For the British, plans to test nuclear weapons in Australia made the issue increasingly urgent, so the UK stepped up its pressure on the more amenable Menzies. The secretary of the Australian Department of Defence Sir Frederick Shedden – a long-time supporter of an Australian D-notice system – secured Menzies’ agreement.

Menzies had previously approved mechanisms limiting the media. During his wartime prime ministership, he had placed the entire Australian media under the control of the director-general of information. The influential Australian newspaper proprietor Keith Murdoch, father of long-time News Corp head Rupert Murdoch, held this position briefly. (Wartime restrictions placed upon Australian newspapers were maintained – possibly even strengthened – by Menzies’ Labor successor, John Curtin, straining the relationship between Curtin and the press.) Even by wartime standards many deemed this measure excessive. An editorial in the Sydney Morning Herald commented:

The new regulations give the Director-General, subject only to the direction of the Minister – the Prime Minister, Mr Menzies, in this case – absolute power to compel any newspaper or periodical to publish any statement or material supplied on his behalf in whatever position is required and without limit in respect of the space occupied… These regulations, if they were literally and arbitrarily enforced, would render the Press of Australia completely subservient to the will of the Government and the Director-General.
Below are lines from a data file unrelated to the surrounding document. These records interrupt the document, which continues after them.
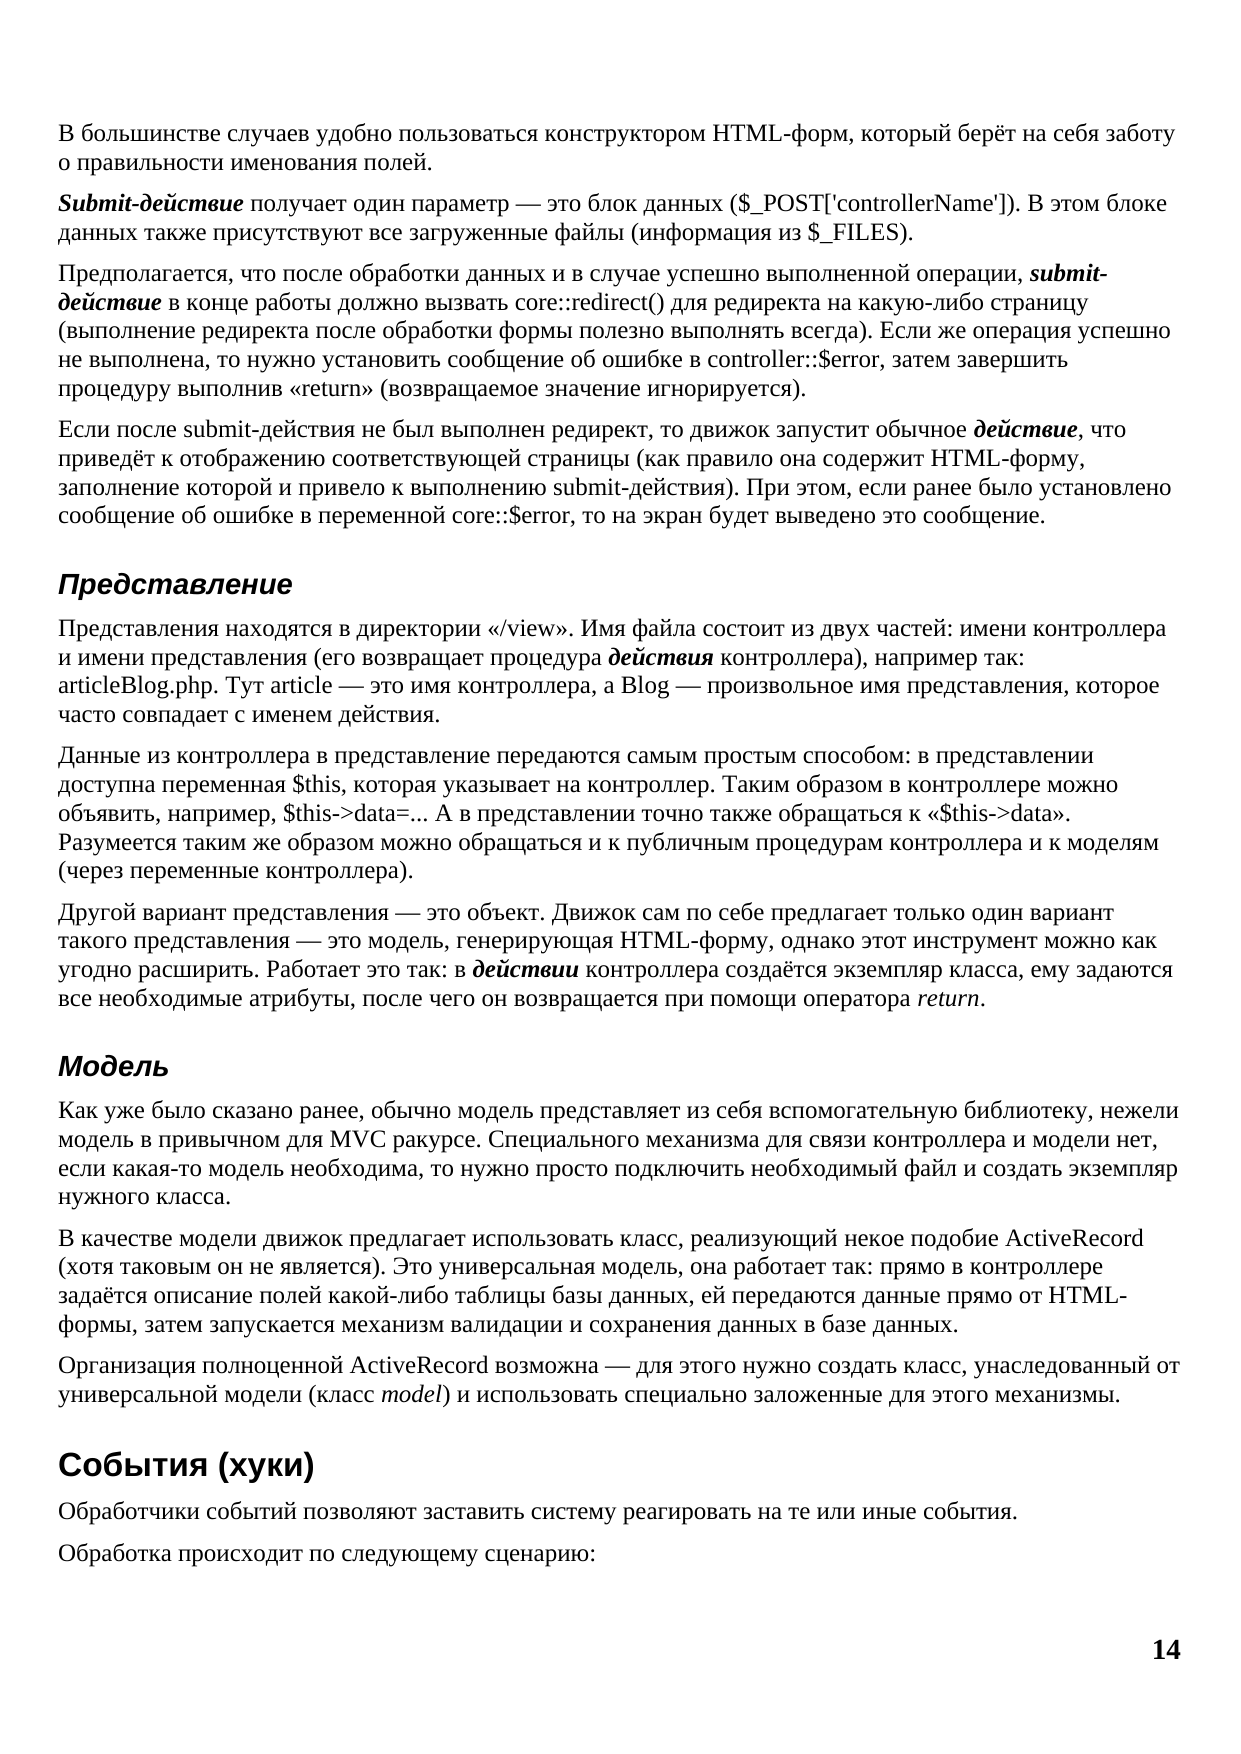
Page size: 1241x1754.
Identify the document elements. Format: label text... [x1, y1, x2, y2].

text Как уже было сказано ранее, обычно модель представляет из себя вспомогательную библиотеку, нежели модель в привычном для MVC ракурсе. Специального механизма для связи контроллера и модели нет, если какая-то модель необходима, то нужно просто подключить необходимый файл и создать экземпляр нужного класса. [58, 1095, 1181, 1210]
subtitle Представление [58, 567, 1181, 600]
text Другой вариант представления — это объект. Движок сам по себе предлагает только один вариант такого представления — это модель, генерирующая HTML-форму, однако этот инструмент можно как угодно расширить. Работает это так: в действии контроллера создаётся экземпляр класса, ему задаются все необходимые атрибуты, после чего он возвращается при помощи оператора return. [58, 897, 1181, 1012]
text В качестве модели движок предлагает использовать класс, реализующий некое подобие ActiveRecord (хотя таковым он не является). Это универсальная модель, она работает так: прямо в контроллере задаётся описание полей какой-либо таблицы базы данных, ей передаются данные прямо от HTML-формы, затем запускается механизм валидации и сохранения данных в базе данных. [58, 1223, 1181, 1338]
subtitle Модель [58, 1049, 1181, 1083]
text Организация полноценной ActiveRecord возможна — для этого нужно создать класс, унаследованный от универсальной модели (класс model) и использовать специально заложенные для этого механизмы. [58, 1350, 1181, 1408]
text Предполагается, что после обработки данных и в случае успешно выполненной операции, submit-действие в конце работы должно вызвать core::redirect() для редиректа на какую-либо страницу (выполнение редиректа после обработки формы полезно выполнять всегда). Если же операция успешно не выполнена, то нужно установить сообщение об ошибке в controller::$error, затем завершить процедуру выполнив «return» (возвращаемое значение игнорируется). [58, 258, 1181, 402]
text Submit-действие получает один параметр — это блок данных ($_POST['controllerName']). В этом блоке данных также присутствуют все загруженные файлы (информация из $_FILES). [58, 188, 1181, 246]
text Обработчики событий позволяют заставить систему реагировать на те или иные события. [58, 1496, 1181, 1525]
text Данные из контроллера в представление передаются самым простым способом: в представлении доступна переменная $this, которая указывает на контроллер. Таким образом в контроллере можно объявить, например, $this->data=... А в представлении точно также обращаться к «$this->data». Разумеется таким же образом можно обращаться и к публичным процедурам контроллера и к моделям (через переменные контроллера). [58, 740, 1181, 884]
text Обработка происходит по следующему сценарию: [58, 1538, 1181, 1566]
text В большинстве случаев удобно пользоваться конструктором HTML-форм, который берёт на себя заботу о правильности именования полей. [58, 118, 1181, 176]
text Представления находятся в директории «/view». Имя файла состоит из двух частей: имени контроллера и имени представления (его возвращает процедура действия контроллера), например так: articleBlog.php. Тут article — это имя контроллера, а Blog — произвольное имя представления, которое часто совпадает с именем действия. [58, 613, 1181, 728]
subtitle События (хуки) [58, 1445, 1181, 1484]
text Если после submit-действия не был выполнен редирект, то движок запустит обычное действие, что приведёт к отображению соответствующей страницы (как правило она содержит HTML-форму, заполнение которой и привело к выполнению submit-действия). При этом, если ранее было установлено сообщение об ошибке в переменной core::$error, то на экран будет выведено это сообщение. [58, 414, 1181, 529]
In his second stint as prime minister, Menzies was alive to the potential problems of free-ranging media under Cold War conditions. He took a central role in the implementation of the D-notice system and attended the first meeting of the committee that guided its development. He wrote personally to editors of newspapers and heads of media associations requesting their co-operation before the system was implemented. For example, in November 1950 he wrote to Eric Kennedy, the president of the Australian Newspaper Proprietors’ Association (and influential owner of the Sun newspaper chain), to ascertain how an attempt to introduce D-notices would be received. He wrote in similar terms to the president of the Australian Newspapers Council, the general manager of the ABC and the president of the Australian Commercial Broadcasting Stations. In his letter to Kennedy, Menzies confirmed that the UK had suggested the D-notice system for Australia, and gave an overview: ‘For many years there has been an understanding in the United Kingdom between the press and publishers on one hand, and the Defence Ministries on the other, whereby the former agree not to print, without prior reference, any matter relating to subjects specified in “D” notices’.
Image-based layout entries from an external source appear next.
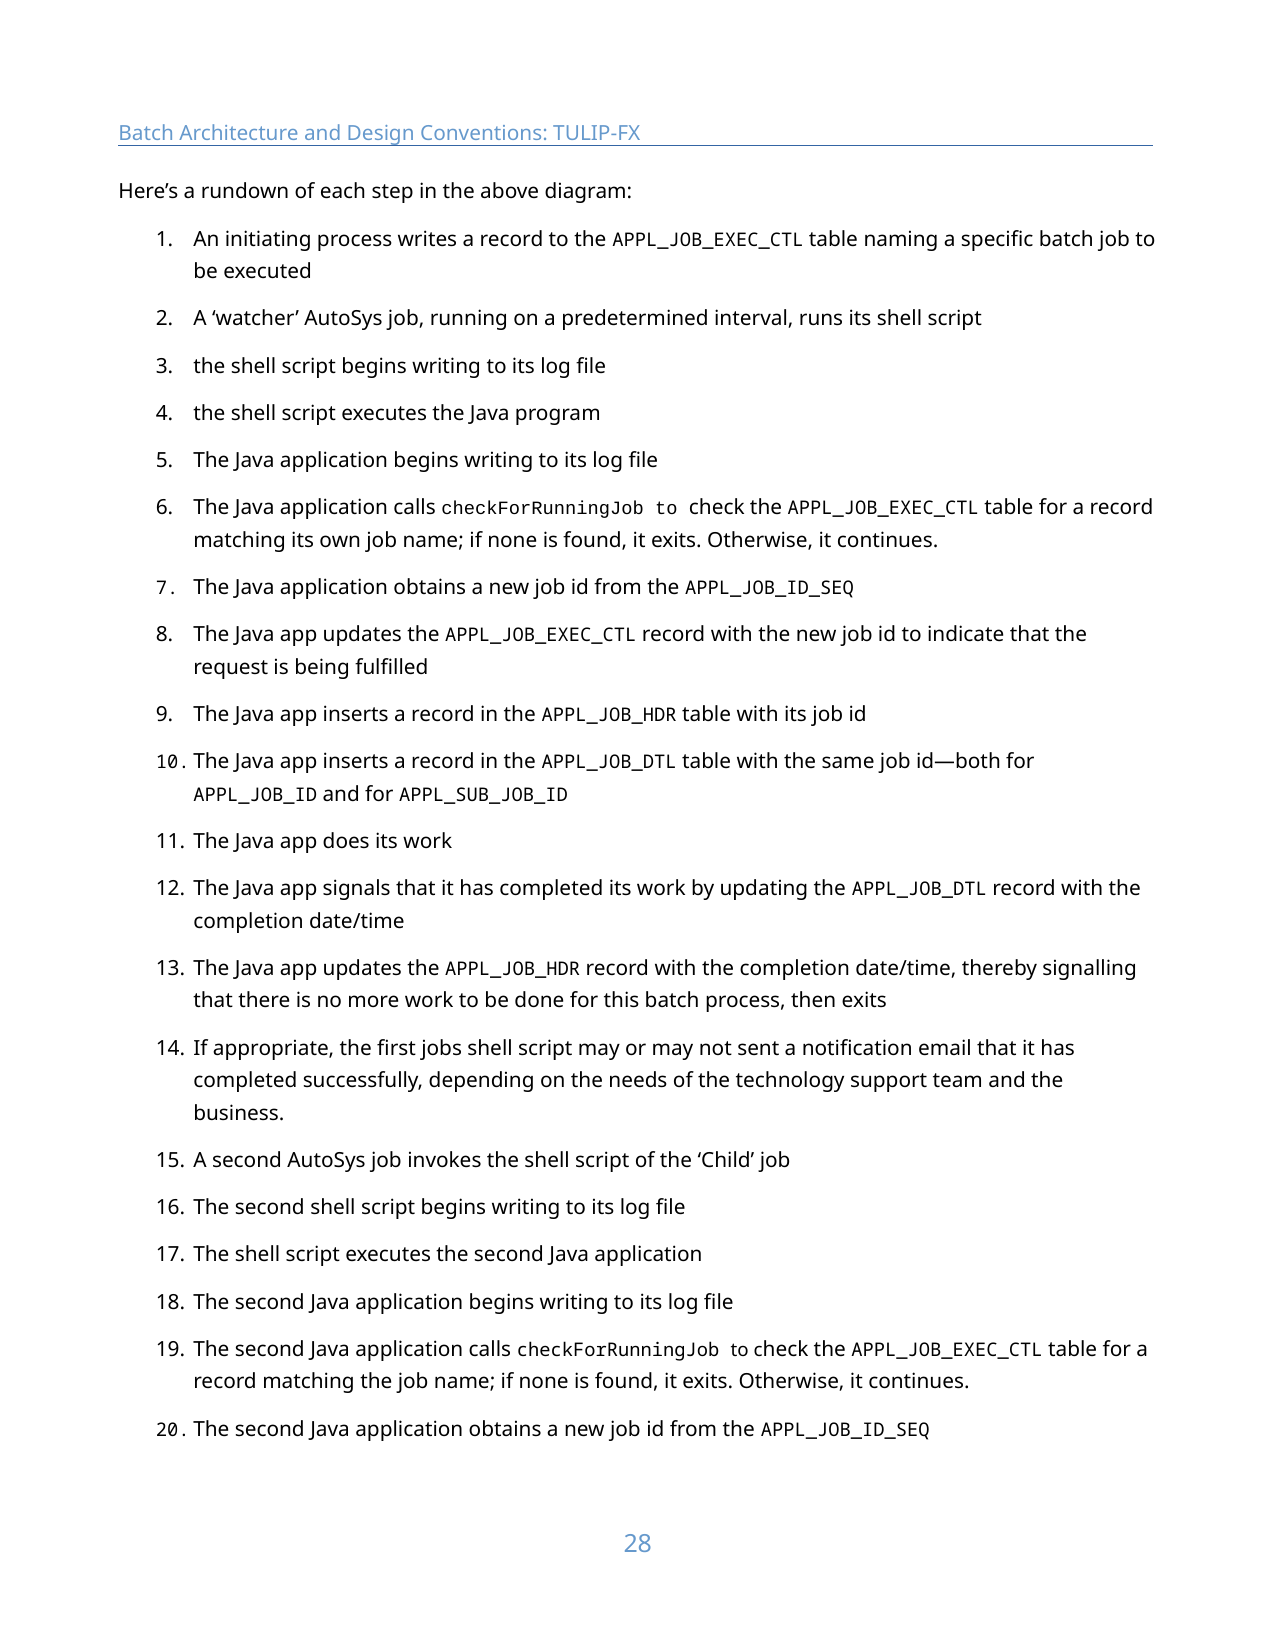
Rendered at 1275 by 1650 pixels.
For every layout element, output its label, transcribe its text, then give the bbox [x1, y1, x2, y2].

list A ‘watcher’ AutoSys job, running on a predetermined interval, runs its shell script [156, 303, 1157, 332]
list The Java app inserts a record in the APPL_JOB_DTL table with the same job id—both for APPL_JOB_ID and for APPL_SUB_JOB_ID [156, 746, 1157, 807]
list the shell script begins writing to its log file [156, 351, 1157, 379]
list The Java application calls checkForRunningJob to check the APPL_JOB_EXEC_CTL table for a record matching its own job name; if none is found, it exits. Otherwise, it continues. [156, 492, 1157, 553]
text Here’s a rundown of each step in the above diagram: [118, 177, 1157, 205]
list A second AutoSys job invokes the shell script of the ‘Child’ job [156, 1145, 1157, 1174]
list The Java application begins writing to its log file [156, 445, 1157, 473]
list The second Java application begins writing to its log file [156, 1287, 1157, 1315]
list the shell script executes the Java program [156, 398, 1157, 426]
list The Java app updates the APPL_JOB_EXEC_CTL record with the new job id to indicate that the request is being fulfilled [156, 619, 1157, 680]
list The Java app inserts a record in the APPL_JOB_HDR table with its job id [156, 699, 1157, 727]
list If appropriate, the first jobs shell script may or may not sent a notification email that it has completed successfully, depending on the needs of the technology support team and the business. [156, 1033, 1157, 1126]
list The second shell script begins writing to its log file [156, 1192, 1157, 1221]
list An initiating process writes a record to the APPL_JOB_EXEC_CTL table naming a specific batch job to be executed [156, 224, 1157, 285]
list The Java application obtains a new job id from the APPL_JOB_ID_SEQ [156, 572, 1157, 601]
list The Java app does its work [156, 826, 1157, 854]
list The shell script executes the second Java application [156, 1239, 1157, 1268]
list The second Java application obtains a new job id from the APPL_JOB_ID_SEQ [156, 1414, 1157, 1442]
list The Java app updates the APPL_JOB_HDR record with the completion date/time, thereby signalling that there is no more work to be done for this batch process, then exits [156, 953, 1157, 1014]
list The second Java application calls checkForRunningJob to check the APPL_JOB_EXEC_CTL table for a record matching the job name; if none is found, it exits. Otherwise, it continues. [156, 1334, 1157, 1395]
list The Java app signals that it has completed its work by updating the APPL_JOB_DTL record with the completion date/time [156, 873, 1157, 934]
In Kennedy’s absence, the acting president R Doutreband replied. Doutreband said he had gauged the attitude of members, which he summed up thus:

All members are anxious to co-operate with your Government to the fullest extent in ensuring the security of secret information. Their only concern has always been that measures designed to safeguard the genuine interests of national security should be used to cover political matters that have no relation to national security. Members, however, feel that the proposals you now put forward offer the prospect of a real and lasting co-operation between the Service Departments and the Press in these important matters and they will be glad to assist in the introduction and smooth working of the scheme.